低沉的声音在耳畔炸开,沈巍剧烈地抖了一下。他用尽全力抬头看向那坑人的混账东西,就见赵云澜从他耳畔离开,用一种如狼似虎的疯狂眼神,直直地看了回来。
“你老公在梦里开了荤,这两天一身的邪火,你还不好好履行一下夫夫义务?”
赵云澜盯着沈巍,神情狰狞。
“我说不愿意的时候,您老人家可从来没心软过。”
“唔!”
触手般的水流终于攻破层层防线,攫住了私密的领地,沈巍不及发作,就被赵云澜紧紧拥住,承下一个狂风骤雨般的热吻。
绵密的快感不断累积,津液很快顺着嘴角淌下,滑过线条美好的下巴和颈项,泛出一层冷色的光。
相恋这几年,沈巍始终在吻技上要略逊赵云澜一筹。大概是习惯了平日君子端方,就连床笫之间也无过多花哨的把戏,单单凭着汹涌的爱和欲,生生用直来直往的蛮力,把赵云澜次次都收拾得服服帖帖。

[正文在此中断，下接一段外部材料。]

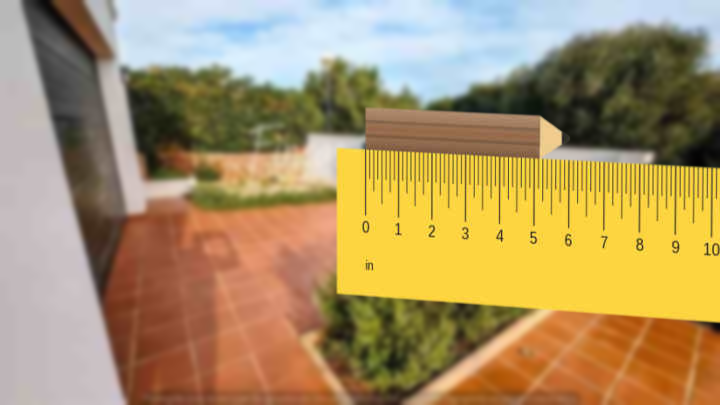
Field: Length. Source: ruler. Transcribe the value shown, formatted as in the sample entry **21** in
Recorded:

但赵云澜不同,他热衷于各种情趣和花样。在沈巍面前,曾被前任斥为“性冷淡”的人,似乎会被点燃所有的激情和欲望,想方设法地挑逗,想方设法地戏弄,他对情爱的热情和天赋,似乎都一股脑地倾注在了这位端方君子的身上。
一时间,情浪滚滚,欲火滔天。
夜幕之中,月光大盛。
星星点点的银光突然从海中升起,漫天的冰蓝蝴蝶,向着岸边的两人扑来。绵延的沙滩之上,植物发芽抽枝,结苞成熟,朵朵月色海昙,在夏风沉醉的夜晚,徐徐绽放。
“小巍。”
低哑的男声淌过耳边,是最温柔的安抚,也是最凶野的猛药。
“我会一直看着你的。”
夜色如潮。
沈巍心神俱震,眼前一黑,彻底跌入了一场无边无际的旖旎幻境。